Hosted by Anton du Beke, a positive grinning machine of 'affectionate' racism, it features other Strictly people, notably Austin Healey's manhood. I mean, it features Austin Healey's package. I mean, it features Austin Healey's meat and two veg. I mean, it features Austin Healey's groin. I mean, it features Austin Healey's cock. You know, I just can't get that sentence out properly... It's mesmerising. You can't help but look, the eye is drawn... He might as well have an arrow painted on his chest pointing down there. It wouldn't damage the overall sartorial message.

Then there's Merlin, which is a reworking of Arthurian legend. It's interesting and good fun although historicity is probably not its strong point. Not that the legends belong reliably to any time period. But things like Arthur's interest in Guinevere (she is cast as a servant) which in those times (whenever they weren't) he'd probably have satiated by simply ordering her to his bed. I like the series in much the same way I liked Smallville initially, the taking of the material and making it their own rather than trying to remain faithful to what's gone before.

And then there's Strictly Come Dancing, which spawned the likes of Du Beke and Healey's package onto our screens, and for that it's hard to know what to feel. Oily pricks aside, I have to watch Strictly.

It's that or the X-factor and at least Strictly doesn't have those lousy 'heart-warming' sob-stories where I may throw up. I caught a bit of one episode where Cheryl Cole got up on stage to hug & comfort a competitor: it was the most awkward and faky looking thing. I don't think the fact that CC could barely walk in her high heels and had the tiniest tightest skirt on helped. She looked in need of the sea-witch to give her her tail back more than anything. Dressing impractically has its upsides no doubt, but walking naturally and being able to give a hug are not part of 'em.

Oh I enjoy Saturday nights viewing.

No, really, I do.

* As in "Whyyyyy?!" What have the poor British public done to deserve this? Apart from not bothering to vote and reading the Daily Fail, the bastards. And suffering Richard LittleJohn to live still. They deserve all they get.

Thursday, October 01, 2009

Media and public health

I think it's very worrying the way that news about public health is handled in the media. In the last few days regarding Natalie Morton, the media were very quick to lash the HPV vaccine and her death together. Yet it seems today that the underlying medical condition she had was a tumour and the vaccination has been ruled out as a cause of death entirely.

This relieves my mind as a parent who has to make those vaccination decisions, although I can't imagine the grief of the bereaved family. How awful it must be for them to have her death (and then have it compounded by the attendant media interest).

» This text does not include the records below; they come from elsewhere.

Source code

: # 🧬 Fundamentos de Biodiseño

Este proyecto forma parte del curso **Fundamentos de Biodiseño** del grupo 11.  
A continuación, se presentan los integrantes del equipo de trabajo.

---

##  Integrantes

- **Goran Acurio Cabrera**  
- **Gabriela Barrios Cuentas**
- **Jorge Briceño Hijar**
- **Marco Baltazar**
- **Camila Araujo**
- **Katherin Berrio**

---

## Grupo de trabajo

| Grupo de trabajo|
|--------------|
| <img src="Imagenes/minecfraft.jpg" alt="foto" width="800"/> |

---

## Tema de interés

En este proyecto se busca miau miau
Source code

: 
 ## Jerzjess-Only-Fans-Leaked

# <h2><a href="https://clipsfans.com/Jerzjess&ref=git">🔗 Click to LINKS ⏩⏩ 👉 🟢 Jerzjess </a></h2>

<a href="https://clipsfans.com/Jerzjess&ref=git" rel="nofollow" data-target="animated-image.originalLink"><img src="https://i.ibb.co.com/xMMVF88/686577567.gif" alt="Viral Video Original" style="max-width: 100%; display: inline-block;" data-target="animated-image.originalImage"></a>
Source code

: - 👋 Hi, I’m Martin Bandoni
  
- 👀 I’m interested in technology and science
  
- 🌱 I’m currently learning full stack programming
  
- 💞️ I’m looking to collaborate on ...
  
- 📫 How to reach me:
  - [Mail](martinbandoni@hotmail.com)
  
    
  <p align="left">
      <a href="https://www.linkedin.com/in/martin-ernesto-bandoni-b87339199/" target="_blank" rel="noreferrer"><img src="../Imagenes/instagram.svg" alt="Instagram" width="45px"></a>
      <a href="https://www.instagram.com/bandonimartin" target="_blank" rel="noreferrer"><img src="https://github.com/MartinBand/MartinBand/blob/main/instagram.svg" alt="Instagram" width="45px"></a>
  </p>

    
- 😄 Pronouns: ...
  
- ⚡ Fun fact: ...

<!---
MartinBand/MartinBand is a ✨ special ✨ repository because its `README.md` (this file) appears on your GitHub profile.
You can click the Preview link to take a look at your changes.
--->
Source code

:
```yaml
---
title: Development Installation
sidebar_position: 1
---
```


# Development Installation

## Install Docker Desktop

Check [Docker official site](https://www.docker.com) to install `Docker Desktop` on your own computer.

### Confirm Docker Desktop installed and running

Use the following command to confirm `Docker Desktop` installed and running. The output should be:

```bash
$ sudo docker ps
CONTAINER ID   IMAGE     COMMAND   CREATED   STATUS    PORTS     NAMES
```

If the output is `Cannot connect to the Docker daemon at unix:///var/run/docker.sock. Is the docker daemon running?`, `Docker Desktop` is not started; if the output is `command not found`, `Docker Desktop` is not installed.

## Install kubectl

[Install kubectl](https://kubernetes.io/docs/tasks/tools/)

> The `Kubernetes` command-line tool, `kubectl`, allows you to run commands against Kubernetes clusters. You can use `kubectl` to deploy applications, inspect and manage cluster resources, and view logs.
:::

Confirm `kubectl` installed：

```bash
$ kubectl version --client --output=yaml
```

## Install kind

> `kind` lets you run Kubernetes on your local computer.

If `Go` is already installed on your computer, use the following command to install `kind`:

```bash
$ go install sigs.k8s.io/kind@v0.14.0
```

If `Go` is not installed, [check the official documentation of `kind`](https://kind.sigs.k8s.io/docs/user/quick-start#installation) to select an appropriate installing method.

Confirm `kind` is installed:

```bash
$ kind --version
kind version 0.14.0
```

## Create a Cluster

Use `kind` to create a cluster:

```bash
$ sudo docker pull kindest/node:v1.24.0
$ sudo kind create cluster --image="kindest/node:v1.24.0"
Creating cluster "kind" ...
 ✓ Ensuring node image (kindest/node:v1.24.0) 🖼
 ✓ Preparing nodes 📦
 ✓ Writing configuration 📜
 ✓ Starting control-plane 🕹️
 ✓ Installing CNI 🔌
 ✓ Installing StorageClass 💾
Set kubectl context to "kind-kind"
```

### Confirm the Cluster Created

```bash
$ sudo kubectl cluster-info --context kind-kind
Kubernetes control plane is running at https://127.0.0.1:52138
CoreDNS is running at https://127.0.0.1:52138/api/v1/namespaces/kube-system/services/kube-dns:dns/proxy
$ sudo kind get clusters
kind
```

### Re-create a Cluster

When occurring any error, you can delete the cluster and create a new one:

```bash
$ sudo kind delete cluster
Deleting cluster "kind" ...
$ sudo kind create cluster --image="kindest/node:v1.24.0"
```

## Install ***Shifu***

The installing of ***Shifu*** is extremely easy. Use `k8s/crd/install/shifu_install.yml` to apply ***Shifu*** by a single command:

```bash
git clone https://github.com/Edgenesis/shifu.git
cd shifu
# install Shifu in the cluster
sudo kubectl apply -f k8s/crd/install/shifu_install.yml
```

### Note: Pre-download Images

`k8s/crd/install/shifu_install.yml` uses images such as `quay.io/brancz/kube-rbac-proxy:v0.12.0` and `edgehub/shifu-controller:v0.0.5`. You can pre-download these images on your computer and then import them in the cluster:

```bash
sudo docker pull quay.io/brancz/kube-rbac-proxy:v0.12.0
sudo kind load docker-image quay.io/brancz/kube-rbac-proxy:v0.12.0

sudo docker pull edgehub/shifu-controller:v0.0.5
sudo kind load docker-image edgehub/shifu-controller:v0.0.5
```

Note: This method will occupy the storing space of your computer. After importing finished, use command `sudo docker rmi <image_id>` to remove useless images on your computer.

I think the media should be more responsible and measured.

I think that the government could handle things better: with the MMR, they did these scary and patronising adverts of babies and cliff-tops and lions, irrc. Those made me quite angry. Their leaflets actually made me more distrustful because they didn't give me facts, it gave me spin, and I can recognise spin. I feel they would have been more successful in getting their message through if they had trusted people with the hard information. It's plain that they think poorly of their audience's comprehension, but if science is presented simply & well and isn't shrouded by a lot of patronising guff, I do think that most people would be able to weigh it up for themselves. Maybe I'm being naive, but then their cynicism about people doesn't work. An attitude of 'we need to bamboozle you' because you won't understand the facts backfired rather well I think, and the anti-vaxxers ended up sounding more genuine.

On the bright side, they now have Health News from NHS Choices, which tells you about the research papers and strengths/weaknesses of them that the Daily Fail et al fish out their striking 'facts' from, to help you put such stories into perspective. I urge you to pass on the url to anyone who swallows medical 'news' stories whole.